# WORK ITEM
Please reproduce the text in all of the data below, line for line and unchanged, leaving out the pictures.

# EXCERPTED RECORDS
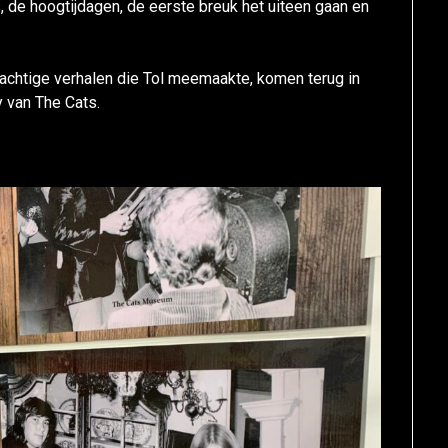
, de hoogtijdagen, de eerste breuk het uiteen gaan en
chtige verhalen die Tol meemaakte, komen terug in
 van The Cats.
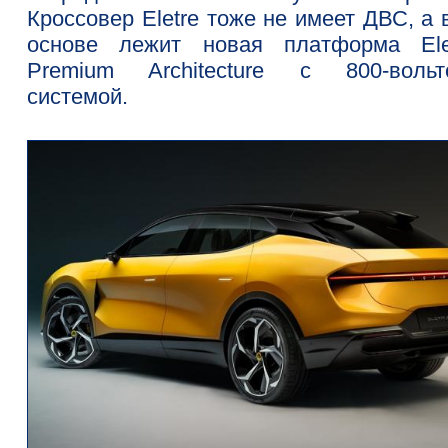
Кроссовер Eletre тоже не имеет ДВС, а 
основе лежит новая платформа Elec
Premium Architecture с 800-вольт
системой.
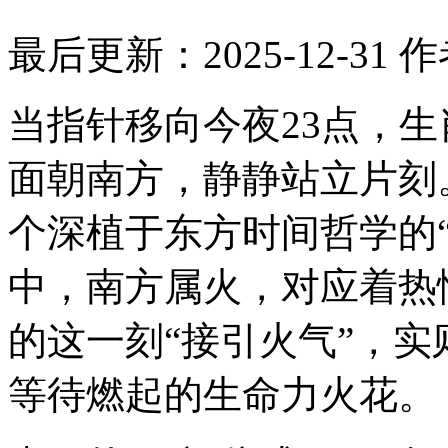
最后更新：2025-12-31
作
当指针移向今夜23点，
面朝南方，静静站立片刻
个深植于东方时间哲学的
中，南方属火，对应着热
的这一刻“接引火气”，
等待燃起的生命力火花。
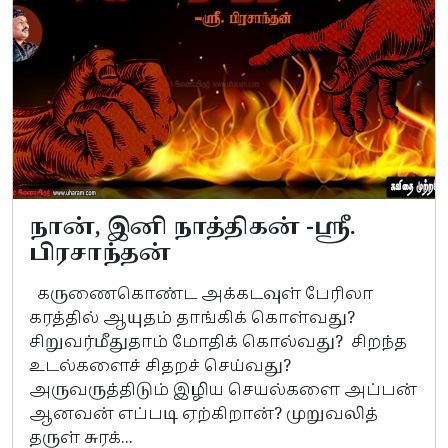
நான், இனி நாத்திகன் -ஸ்ரீ.
பிரசாந்தன்
கருணைகொண்ட அக்கடவுள் பேரிலா
கரத்தில் ஆயுதம் தாங்கிக் கொள்வது?
சிறுவர்மீதுதாம் மோதிக் கொல்வது? சிறந்த
உடல்களைச் சிதறச் செய்வது?
அருவருத்திடும் இழிய செயல்களை அப்பன்
ஆனவன் எப்படி ஏற்கிறான்? முறுவலித்
தருள் சுரக்...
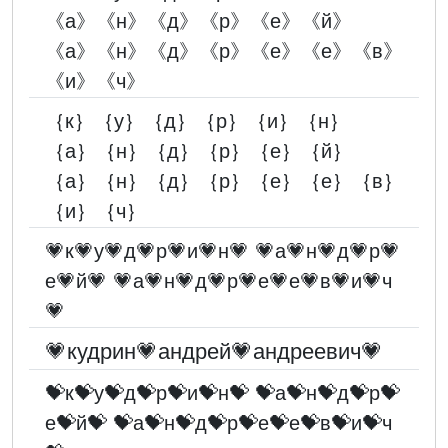
《а》《н》《д》《р》《е》《й》
《а》《н》《д》《р》《е》《е》《в》
《и》《ч》
｛к｝｛у｝｛д｝｛р｝｛и｝｛н｝
｛а｝｛н｝｛д｝｛р｝｛е｝｛й｝
｛а｝｛н｝｛д｝｛р｝｛е｝｛е｝｛в｝
｛и｝｛ч｝
💗к💗у💗д💗р💗и💗н💗 💗а💗н💗д💗р💗
е💗й💗 💗а💗н💗д💗р💗е💗е💗в💗и💗ч
💗
💗кудрин💗андрей💗андреевич💗
💝к💝у💝д💝р💝и💝н💝 💝а💝н💝д💝р💝
е💝й💝 💝а💝н💝д💝р💝е💝е💝в💝и💝ч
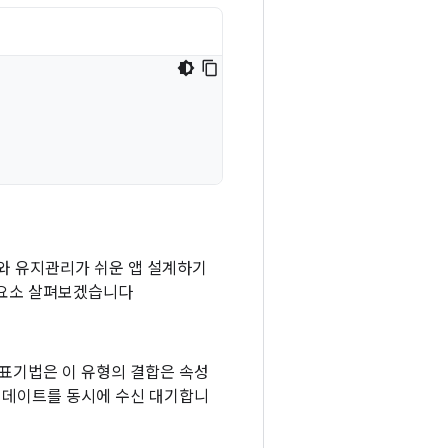
와 유지관리가 쉬운 앱 설계하기
성요소 살펴보겠습니다
표기법은 이 유형의 결합은 속성
업데이트를 동시에 수신 대기합니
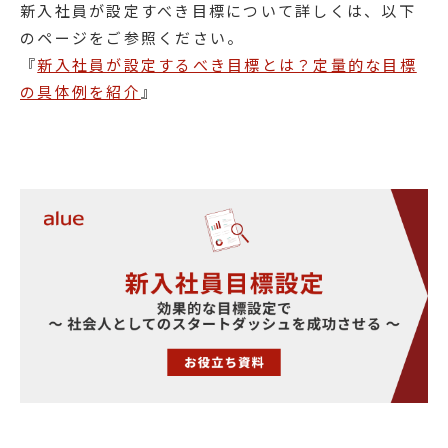
新入社員が設定すべき目標について詳しくは、以下
のページをご参照ください。
『
新入社員が設定するべき目標とは？定量的な目標
の具体例を紹介
』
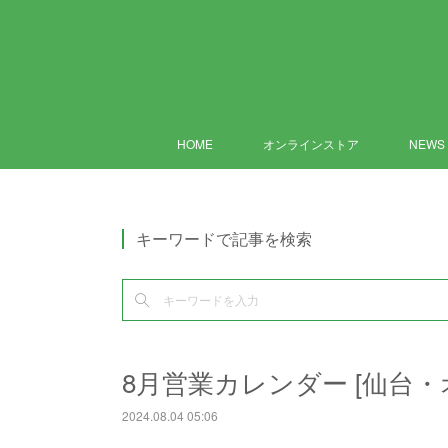
HOME
オンラインストア
NEWS
キーワードで記事を検索
8月営業カレンダー [仙台・
2024.08.04 05:06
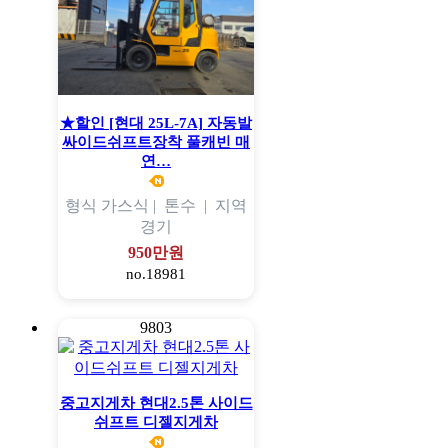
★할인 [현대 25L-7A] 자동발
싸이드쉬프트장착 풀캐빈 매
연…
형식
가스식 |
톤수
|
지역
경기
950만원
no.18981
9803
중고지게차 현대2.5톤 사이드
쉬프트 디젤지게차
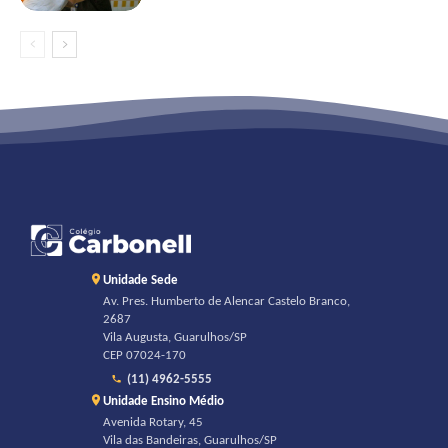
Unidade Sede
Av. Pres. Humberto de Alencar Castelo Branco,
2687
Vila Augusta, Guarulhos/SP
CEP 07024-170
(11) 4962-5555
Unidade Ensino Médio
Avenida Rotary, 45
Vila das Bandeiras, Guarulhos/SP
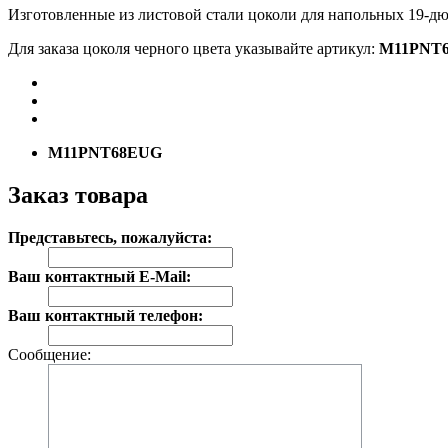
Изготовленные из листовой стали цоколи для напольных 19-д
Для заказа цоколя черного цвета указывайте артикул:
M11PNT6
M11PNT68EUG
Заказ товара
Представьтесь, пожалуйста:
Ваш контактный E-Mail:
Ваш контактный телефон:
Сообщение:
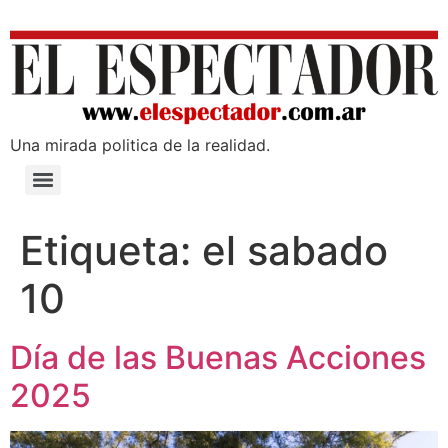
Una mirada poli­tica de la realidad.
Etiqueta:
el sabado
10
Día de las Buenas Acciones
2025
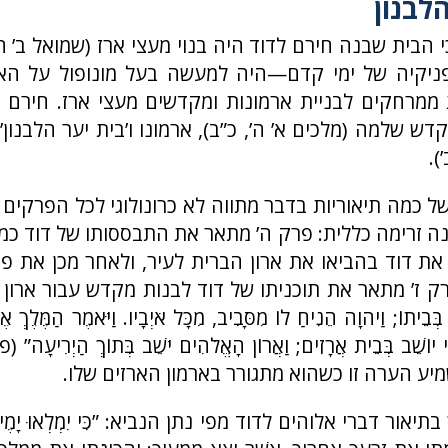
לבנון
 הבית שבנה חירם לדוד היה בנוי מעצי ארז (שמואל ב’ ה, 
פניקיה של ימי קדם—היה למעשה בעל מונופול על הארז
ממרחקים לבניית ארמונות ומקדשים מעצי ארז. חירם 
דש שלמה (מלכים א’ ה’, כ”ב), ארמונו ו’בית יער הלבנון
).
של כמה תיאוריות בדבר מתווה לא כרונולוגי לכל הפרקים
ישנה זרימה כללית: פרק ה’ מתאר את התבססותו של דוד כמ
את דוד בהביאו את ארון הברית לעיר, ולאחר מכן את פ
 ז’ מתאר את תוכניתו של דוד לבנות מקדש עבור ארון הברי
ְ בְּבֵיתוֹ; וַיהוָה הֵנִיחַ לוֹ מִסָּבִיב, מִכָּל אֹיְבָיו. וַיֹּאמֶר הַמֶּלֶךְ א
 יוֹשֵׁב בְּבֵית אֲרָזִים; וַאֲרוֹן הָאֱלֹהִים יֹשֵׁב בְּתוֹךְ הַיְרִיעָה
יע הערה זו כשהוא מתגורר בארמון הארזים שלו.
ור דברי אלוהים לדוד מפי נתן הנביא: ”כִּי יִמְלְאוּ יָמֶיךָ, וְ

# TASK RESPONSE
, de hoogtijdagen, de eerste breuk het uiteen gaan en
chtige verhalen die Tol meemaakte, komen terug in
 van The Cats.
Кроссовер Eletre тоже не имеет ДВС, а 
основе лежит новая платформа Elec
Premium Architecture с 800-вольт
системой.
最后更新：2025-12-31
作
当指针移向今夜23点，
面朝南方，静静站立片刻
个深植于东方时间哲学的
中，南方属火，对应着热
的这一刻“接引火气”，
等待燃起的生命力火花。
நான், இனி நாத்திகன் -ஸ்ரீ.
பிரசாந்தன்
கருணைகொண்ட அக்கடவுள் பேரிலா
கரத்தில் ஆயுதம் தாங்கிக் கொள்வது?
சிறுவர்மீதுதாம் மோதிக் கொல்வது? சிறந்த
உடல்களைச் சிதறச் செய்வது?
அருவருத்திடும் இழிய செயல்களை அப்பன்
ஆனவன் எப்படி ஏற்கிறான்? முறுவலித்
தருள் சுரக்...
《а》《н》《д》《р》《е》《й》
《а》《н》《д》《р》《е》《е》《в》
《и》《ч》
｛к｝｛у｝｛д｝｛р｝｛и｝｛н｝
｛а｝｛н｝｛д｝｛р｝｛е｝｛й｝
｛а｝｛н｝｛д｝｛р｝｛е｝｛е｝｛в｝
｛и｝｛ч｝
💗к💗у💗д💗р💗и💗н💗 💗а💗н💗д💗р💗
е💗й💗 💗а💗н💗д💗р💗е💗е💗в💗и💗ч
💗
💗кудрин💗андрей💗андреевич💗
💝к💝у💝д💝р💝и💝н💝 💝а💝н💝д💝р💝
е💝й💝 💝а💝н💝д💝р💝е💝е💝в💝и💝ч
와 유지관리가 쉬운 앱 설계하기
성요소 살펴보겠습니다
표기법은 이 유형의 결합은 속성
업데이트를 동시에 수신 대기합니
新入社員が設定すべき目標について詳しくは、以下
のページをご参照ください。
『
新入社員が設定するべき目標とは？定量的な目標
の具体例を紹介
』
HOME
オンラインストア
NEWS
キーワードで記事を検索
8月営業カレンダー [仙台・
2024.08.04 05:06
★할인 [현대 25L-7A] 자동발
싸이드쉬프트장착 풀캐빈 매
연…
형식
가스식 |
톤수
|
지역
경기
950만원
no.18981
9803
중고지게차 현대2.5톤 사이드
쉬프트 디젤지게차
Unidade Sede
Av. Pres. Humberto de Alencar Castelo Branco,
2687
Vila Augusta, Guarulhos/SP
CEP 07024-170
(11) 4962-5555
Unidade Ensino Médio
Avenida Rotary, 45
Vila das Bandeiras, Guarulhos/SP
Изготовленные из листовой стали цоколи для напольных 19-д
Для заказа цоколя черного цвета указывайте артикул:
M11PNT6
M11PNT68EUG
Заказ товара
Представьтесь, пожалуйста:
Ваш контактный E-Mail:
Ваш контактный телефон:
Сообщение:
Una mirada poli­tica de la realidad.
Etiqueta:
el sabado
10
Día de las Buenas Acciones
2025
לבנון
 הבית שבנה חירם לדוד היה בנוי מעצי ארז (שמואל ב’ ה, 
פניקיה של ימי קדם—היה למעשה בעל מונופול על הארז
ממרחקים לבניית ארמונות ומקדשים מעצי ארז. חירם 
דש שלמה (מלכים א’ ה’, כ”ב), ארמונו ו’בית יער הלבנון
).
של כמה תיאוריות בדבר מתווה לא כרונולוגי לכל הפרקים
ישנה זרימה כללית: פרק ה’ מתאר את התבססותו של דוד כמ
את דוד בהביאו את ארון הברית לעיר, ולאחר מכן את פ
 ז’ מתאר את תוכניתו של דוד לבנות מקדש עבור ארון הברי
ְ בְּבֵיתוֹ; וַיהוָה הֵנִיחַ לוֹ מִסָּבִיב, מִכָּל אֹיְבָיו. וַיֹּאמֶר הַמֶּלֶךְ א
 יוֹשֵׁב בְּבֵית אֲרָזִים; וַאֲרוֹן הָאֱלֹהִים יֹשֵׁב בְּתוֹךְ הַיְרִיעָה
יע הערה זו כשהוא מתגורר בארמון הארזים שלו.
ור דברי אלוהים לדוד מפי נתן הנביא: ”כִּי יִמְלְאוּ יָמֶיךָ, וְ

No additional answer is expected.